Of course, as already mentioned above, the 'past performance does not reflect future performance'. Going forward, both BBRI, ASII, and PGAS may experience decreased performance at any time, just like the average annual performance of Berkshire Hathaway that, in the past five years, could not beat the performance of the S&P 500. Therefore you should consider the other fundamental factors in addition of the track record of growth, and also do not forget: The valuation of the shares. Just because you find a stock with very good fundamentals, then it does not mean you can buy it at any price.
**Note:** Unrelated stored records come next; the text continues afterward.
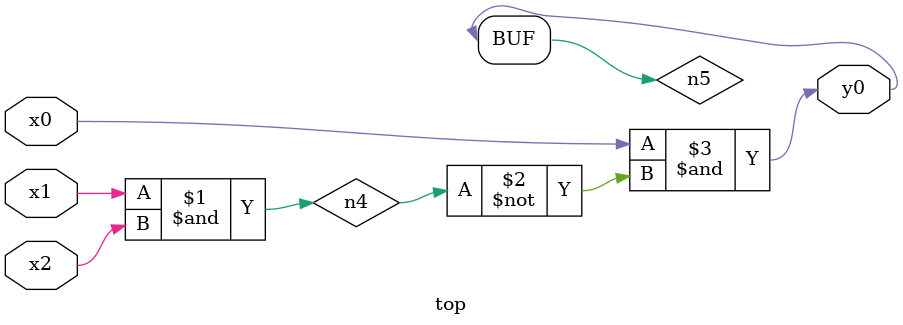
<source format=v>
module top( x0 , x1 , x2 , y0 );
  input x0 , x1 , x2 ;
  output y0 ;
  wire n4 , n5 ;
  assign n4 = x1 & x2 ;
  assign n5 = x0 & ~n4 ;
  assign y0 = n5 ;
endmodule

</source>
On the other hand, the three stocks with the worst track record of performance in the table above are Gudang Garam (GGRM), Telkom (TLKM), and Jasa Marga (JSMR). As a consumer goods company, and is also one of the largest in its sector, GGRM seems to having it difficult to grow further, especially after another cigarette king, HM Sampoerna, acquired and managed by Philip Morris since 2005, where GGRM tends to be less competitive. For TLKM, the story is also similar to GGRM where it have been 'stuck' and almost can not do anything further. And JSMR, although it actually possess a very interesting prospect because Indonesia has so far still lack the infrastructure of highways, but the company has been very slow in realizing the construction of the new toll road sections, so the company's growth is almost entirely dependent on the increase of toll ticket price alone. Well, if you are one of its shareholders, then maybe you need to join the AGM to propose the replacement of directors, so that the company could be a little more aggressive in expanding.

Okay, at this point I do not have anything else to say, so you can take a look back at the above tables then make your own analysis.